### Exercise description
Copy the stretch of the pitching analysis below from "But Fedde’s peripherals" through "to quick outs.", without changing a word.

### Text block
__________
What Separates the Pitching

Here’s where the analysis gets uncomfortable for under backers: Rea has legitimate issues that could derail this pick quickly. His four-seam fastball carries a .375 xwOBA against, meaning hitters are making quality contact when they connect. He’s allowed 6 homers in just 42.1 innings, and his -0.16 WAR suggests he’s been a net negative even with decent run support. His 1.42 WHIP tells the story of a pitcher who struggles to consistently attack the strike zone.

But Fedde’s peripherals tell a completely different story than his 0-4 record suggests. His sweeper accounts for 37.8% of his arsenal and holds hitters to a .264 xwOBA with a 24.4% whiff rate. That’s his primary weapon against a Cubs lineup that has struck out 366 times in 46 games. His sinker-cutter combination accounts for nearly 50% of his pitch mix, and while neither generates huge whiffs, they consistently induce soft contact that leads to quick outs.
__________
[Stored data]
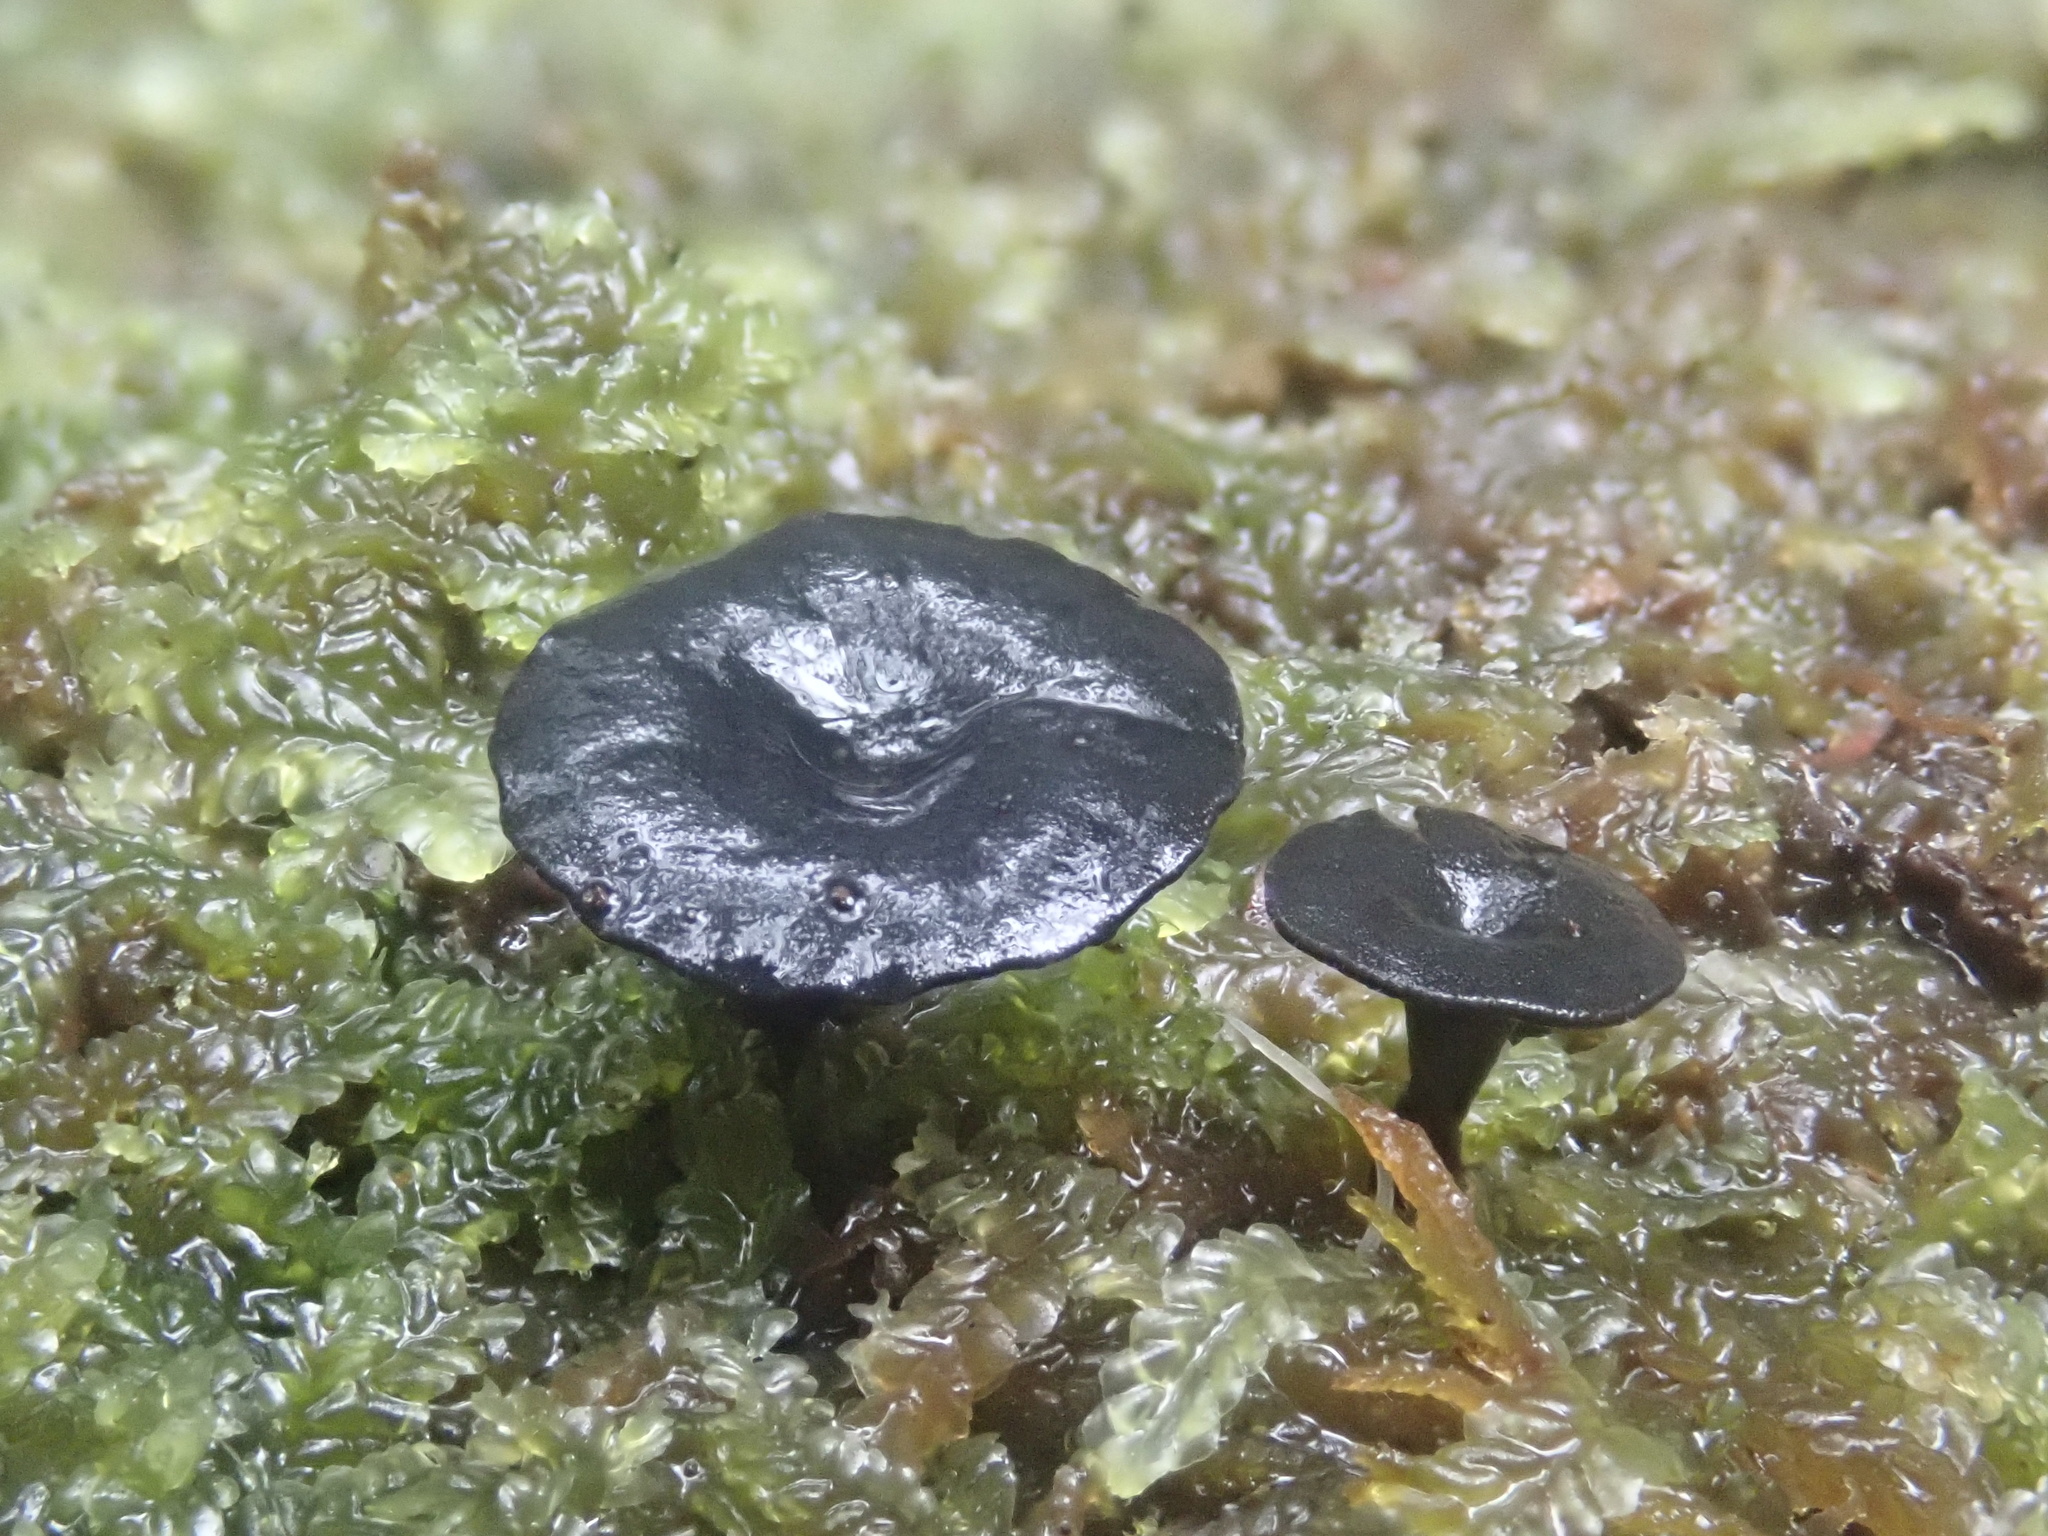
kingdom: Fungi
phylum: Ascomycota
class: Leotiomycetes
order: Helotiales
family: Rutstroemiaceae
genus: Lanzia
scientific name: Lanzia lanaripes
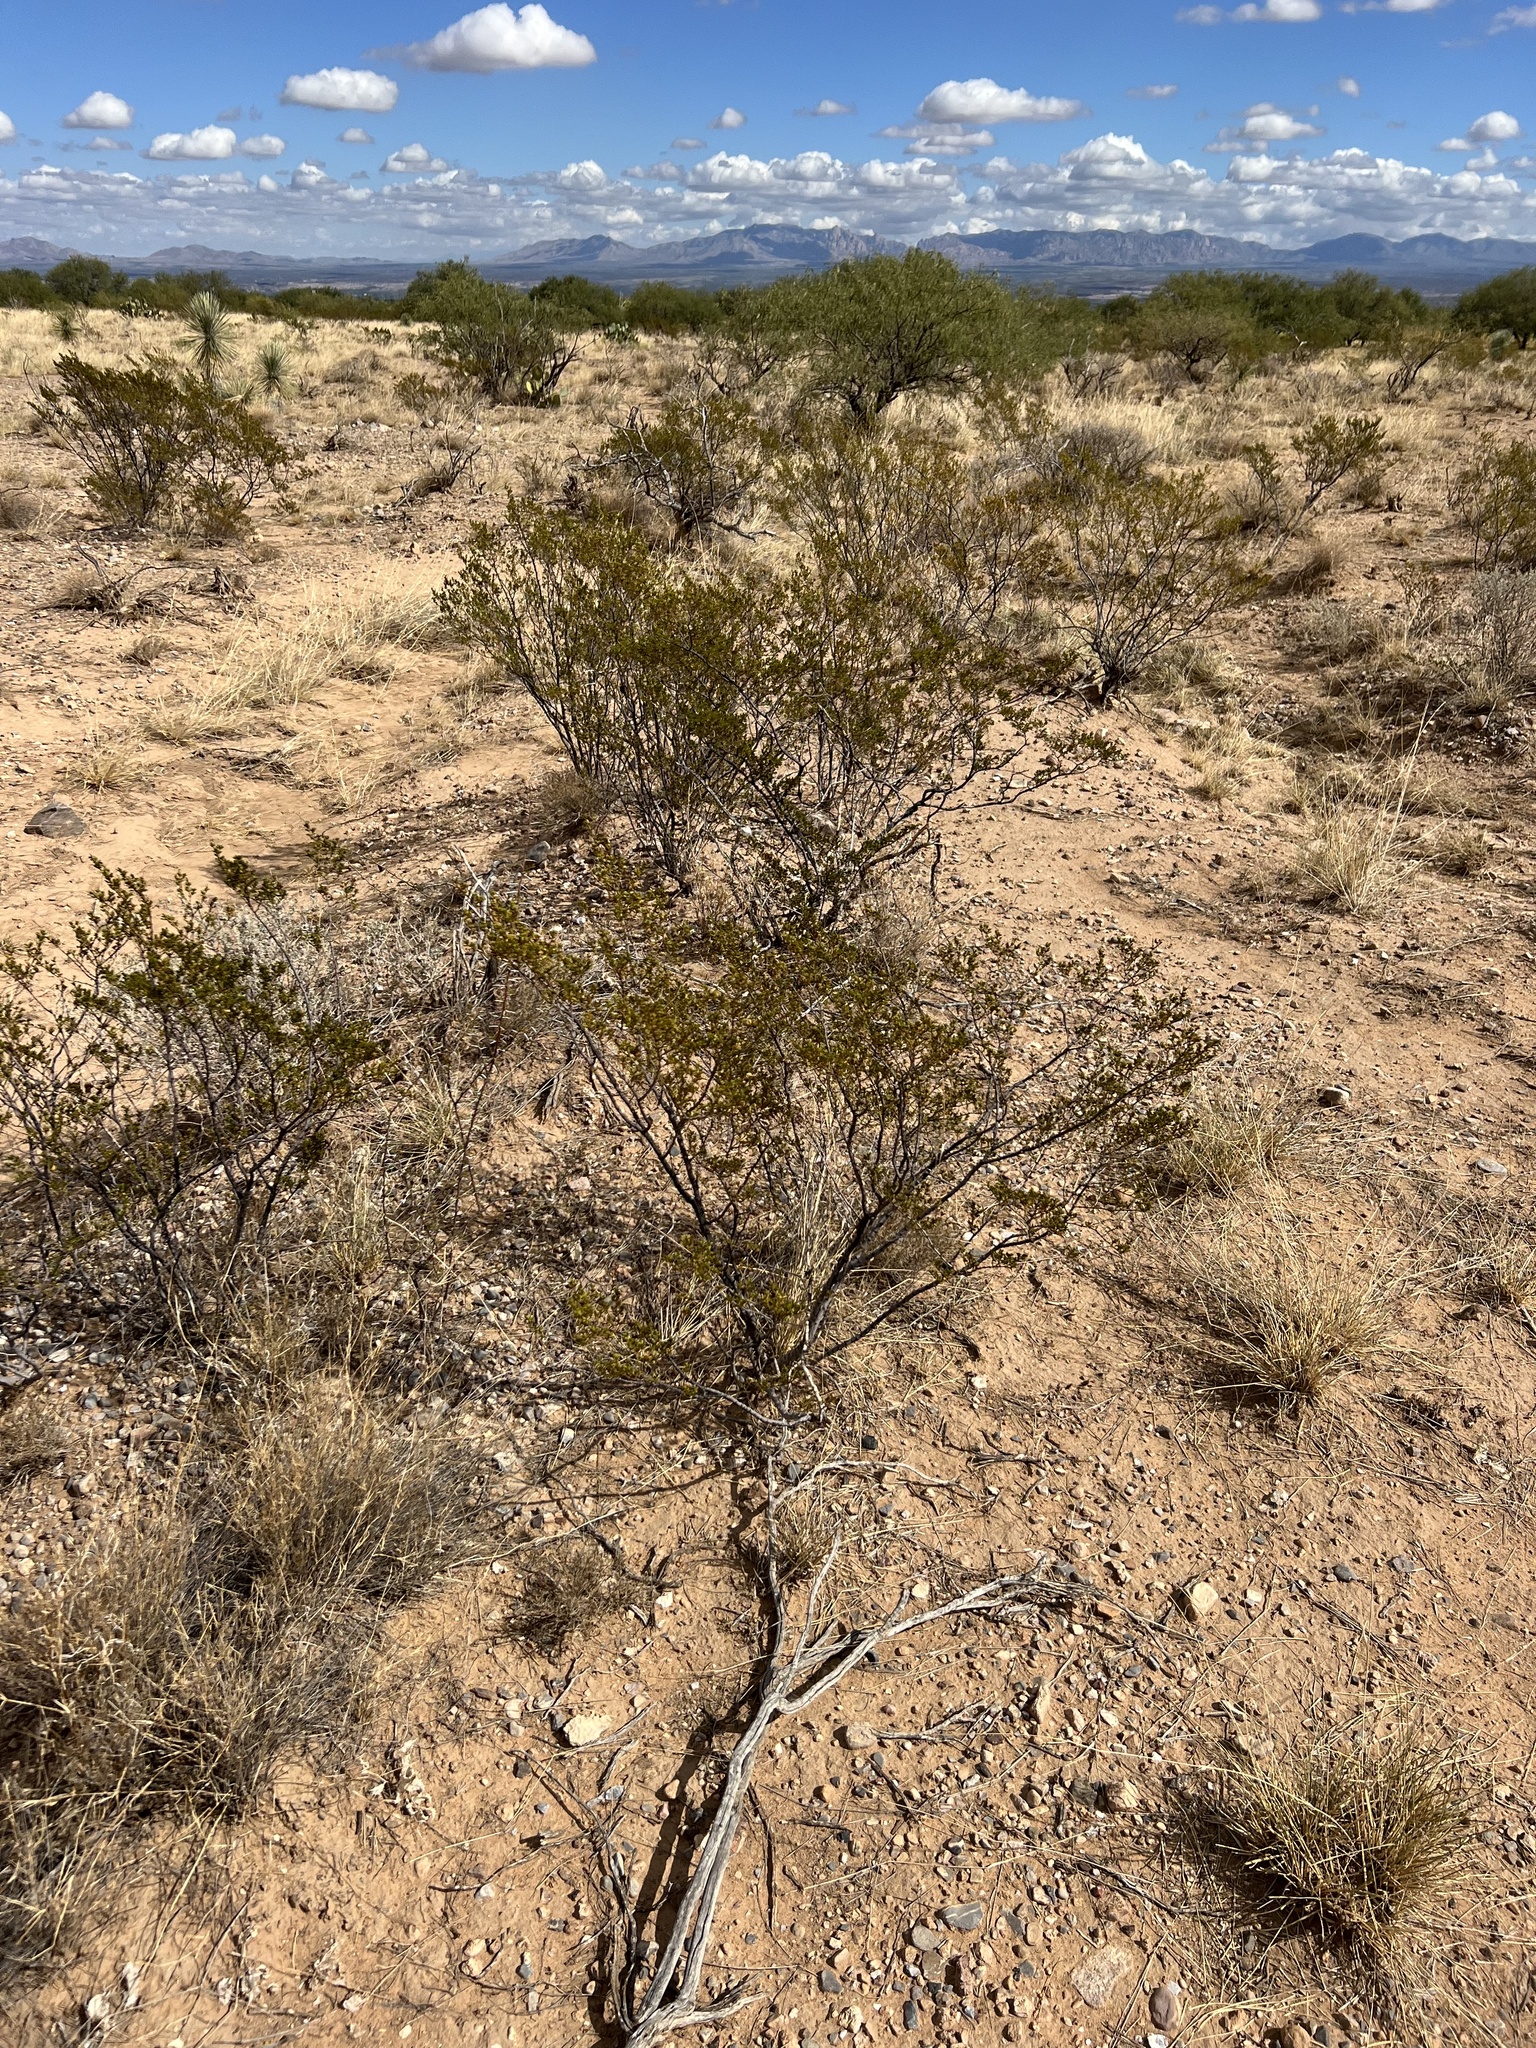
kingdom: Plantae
__________
### Response to this task
But Fedde’s peripherals tell a completely different story than his 0-4 record suggests. His sweeper accounts for 37.8% of his arsenal and holds hitters to a .264 xwOBA with a 24.4% whiff rate. That’s his primary weapon against a Cubs lineup that has struck out 366 times in 46 games. His sinker-cutter combination accounts for nearly 50% of his pitch mix, and while neither generates huge whiffs, they consistently induce soft contact that leads to quick outs.